Current location - Loan Platform Complete Network - Big data management - Introduction of bumping
Introduction of bumping

Crashing is a way for hackers to get a series of users who can log in by collecting information about users and passwords that have been leaked on the Internet, generating a corresponding dictionary table, and trying to log in to other websites in bulk. Many users use the same account and password on different sites, so hackers can try to log in to site B by obtaining the user's account on site A, which can be interpreted as a crash attack.

Crashing can be protected by big data security techniques, such as: using data asset combing to discover sensitive data, using database encryption to protect core data, and using database security operations and maintenance to prevent operations and maintenance personnel from crashing attacks.

Mentioning the crash database, we can't leave out the towing and washing of the database, which is briefly introduced for you.

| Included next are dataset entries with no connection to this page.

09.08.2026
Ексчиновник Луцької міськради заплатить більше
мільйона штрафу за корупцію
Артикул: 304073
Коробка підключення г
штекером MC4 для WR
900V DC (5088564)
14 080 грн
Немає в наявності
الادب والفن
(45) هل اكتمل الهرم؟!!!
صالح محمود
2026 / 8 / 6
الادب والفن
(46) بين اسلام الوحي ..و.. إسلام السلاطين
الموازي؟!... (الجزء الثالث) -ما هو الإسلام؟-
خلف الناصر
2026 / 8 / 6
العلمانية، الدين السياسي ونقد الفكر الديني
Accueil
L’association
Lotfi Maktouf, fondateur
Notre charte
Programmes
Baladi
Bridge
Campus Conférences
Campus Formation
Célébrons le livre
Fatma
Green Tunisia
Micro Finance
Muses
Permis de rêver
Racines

Drag library refers to the hacker invasion of valuable network sites, the registered user's information database all stolen behavior, because of the harmonic, also often referred to as stripping pants, 360's library with the plan to reward the submission of vulnerabilities of white hats, is also named. After obtaining a large amount of user data, hackers will realize the valuable user data through a series of technical means and the black industry chain, which is often called washing the library. Finally, hackers will get the data to try to log in on other websites, which is called bumping, because many users like to use a unified username and password, and bumping can also make hackers gain a lot of money.

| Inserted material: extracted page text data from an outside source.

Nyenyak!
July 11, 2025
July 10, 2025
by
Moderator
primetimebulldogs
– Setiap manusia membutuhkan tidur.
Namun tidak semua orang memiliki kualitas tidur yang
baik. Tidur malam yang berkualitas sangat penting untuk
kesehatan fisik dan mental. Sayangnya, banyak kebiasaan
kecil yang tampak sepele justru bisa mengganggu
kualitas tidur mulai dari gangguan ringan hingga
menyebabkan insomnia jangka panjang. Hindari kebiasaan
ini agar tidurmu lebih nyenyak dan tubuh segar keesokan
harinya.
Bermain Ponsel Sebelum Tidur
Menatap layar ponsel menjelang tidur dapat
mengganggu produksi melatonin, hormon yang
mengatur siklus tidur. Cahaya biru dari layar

Crashing method is as follows:

1, using n password dictionary to crash m accounts, the appearance of this is that an account in a certain short period of time, there may be many password attempts. So, you can add restrictions at the account level, e.g., an account with more than 5 wrong passwords in a day will be banned from logging in for 1 day.

2, with a few passwords to hit n accounts, the appearance of this is that the frequency of passwords will be very high, so you can count the number of times each password is wrong for a period of time, more than a certain threshold, this password is prohibited from logging in for a period of time.

3, with n groups of one-to-one account passwords to crash again, this case of crash purely from the account, password dimension, there will be no obvious anomalies.